“Ero diventata Premier”: la nona puntata del romanzo di Cecilia Alfier

Quando avevo cominciato a comportarmi da Sherlock Holmes? Probabilmente mentre studiavo il Partito. La forma della tessera era interessante, suggeriva una certa connessione fra i militanti; e poi avevo una fissa per i Puzzle, per tutti i giochi da tavolo, ma per i puzzle in particolare. Nel 2003, Andrea, il tizio del PD che mi aveva invitato a candidarmi, cercava di entrare in consiglio per la prima volta. Poveraccio, chi gliel’ha fatto fare? Tutti questi anni in consiglio e nemmeno un assessorato. Chiese a mio fratello se poteva aiutarlo a distribuire i volantini. Io stavo in camera a fare un puzzle, che avevo comprato a un mercatino dell’usato, raffigurava Topolino in un campo di calcio, nell’atto di tirare in porta. Ricordo che mi arrabbiai moltissimo perché mancavano nove pezzi. Cinque anni prima ero in casa di amici dei miei, avevo quasi finito un puzzle, quando il piccolo di casa, il figlio dei miei amici, entrò correndo e rovinò tutto.                                             

Quando avevo sedici anni, il padre di questo distruttore di puzzle mi chiese aiuto per il suo pargolo “Cecilia, puoi dare una mano a Michele? Ha cominciato a giocare a scacchi, ma ogni volta l’avversario gli fa un trucco diabolico, sempre lo stesso, e lui perde. È molto triste per questo”. Il fuoco della vendetta mi attraversò gli occhi azzurri. “Certo, certo, vedrai che trovo la soluzione. Non esiste un piano così imbattibile”. Così il pargolo distruttore di puzzle venne a casa mia e mi mostrò il problema. Cercai con tutte le forze di non ridere: era il Matto del Barbiere. Era uno dei trucchi più stupidi della storia, basato sul fatto che la Regina e l’Alfiere minacciavano contemporaneamente un pedone debole accanto al Re, con conseguente Scaccomatto. Questo se l’avversario era stupido o inesperto, sennò la difesa era facile. Non solo, alla fine il difensore aveva una posizione migliore. Guardai Michelino con aria costernata, dichiarai: “Cavolo, Michi, non ho mai visto nulla di così diabolico. Non c’è soluzione, hai appena distrutto un gioco vecchio di 2500 anni, non parlare di questa cosa coi Grandi Maestri, sennò saranno costretti a ucciderti”.

Mi guardò con gli occhi sgranati e l’espressione smarrita. Nemmeno si ricordava della faccenda del puzzle, ci potete scommettere. Decisi che come vendetta (dopo undici anni) andava bene e gli spiegai tutto, facendo finta che non fosse semplice nemmeno per me.

Tutto questo per dire che mi ero messa in testa di ricostruire il puzzle del PD, perché funzionasse. Tipo trecentomila pezzi.
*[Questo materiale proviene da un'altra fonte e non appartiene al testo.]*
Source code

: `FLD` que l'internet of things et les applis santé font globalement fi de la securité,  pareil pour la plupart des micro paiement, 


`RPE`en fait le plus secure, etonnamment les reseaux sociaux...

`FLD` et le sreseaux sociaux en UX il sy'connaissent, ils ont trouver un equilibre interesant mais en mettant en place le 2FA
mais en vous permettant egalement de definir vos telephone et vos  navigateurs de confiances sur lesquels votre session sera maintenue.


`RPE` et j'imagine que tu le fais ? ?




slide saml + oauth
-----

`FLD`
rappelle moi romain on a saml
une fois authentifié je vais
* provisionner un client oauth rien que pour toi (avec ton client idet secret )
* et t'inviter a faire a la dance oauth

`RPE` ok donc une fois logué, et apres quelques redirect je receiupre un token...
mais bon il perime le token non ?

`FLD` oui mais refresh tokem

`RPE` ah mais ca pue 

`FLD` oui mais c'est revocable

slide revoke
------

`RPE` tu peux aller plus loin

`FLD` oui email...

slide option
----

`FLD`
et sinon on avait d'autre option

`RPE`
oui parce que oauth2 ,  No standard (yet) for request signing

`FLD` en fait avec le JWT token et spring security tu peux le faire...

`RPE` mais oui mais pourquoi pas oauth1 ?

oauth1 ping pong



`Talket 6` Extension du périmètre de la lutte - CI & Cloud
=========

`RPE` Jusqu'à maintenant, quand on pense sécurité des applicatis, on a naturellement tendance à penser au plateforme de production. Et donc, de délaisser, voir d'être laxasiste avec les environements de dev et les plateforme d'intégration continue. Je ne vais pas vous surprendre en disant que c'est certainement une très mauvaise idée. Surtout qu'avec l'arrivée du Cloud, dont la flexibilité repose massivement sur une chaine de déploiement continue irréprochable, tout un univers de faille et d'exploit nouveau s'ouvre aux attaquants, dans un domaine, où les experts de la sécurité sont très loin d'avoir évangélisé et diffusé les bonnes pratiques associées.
Dovevo per forza diventare Sherlock, ero sulla buona strada da almeno un paio d’anni. Più studiavo la cosa e più mi sentivo bene nel Partito, era ed è casa mia, in ogni circolo dove entro mi sento a casa. È come avere tante case sparse in giro per l’Italia, è meraviglioso. Ma era anche una casa con problemi, era come se stesse crollando da un momento all’altro. Diventai un detective anche per salvare casa, insomma. Non solo per quello ovviamente. Ma soprattutto diventai un detective perché era ormai inevitabile.

Immaginate di dover ricostruire un puzzle di trecentomila pezzi da soli. A parte che non lo dovete fare, sennò uscite di testa per forza.  Allora, siete davanti a questo puzzle immenso e non volete chiedere aiuto a nessuno perché siete Wonder Woman. Avrei dovuto cominciare dal bordo, dalle cose più semplici, su cui avevo un potere, alquanto limitato, ma pur sempre un potere.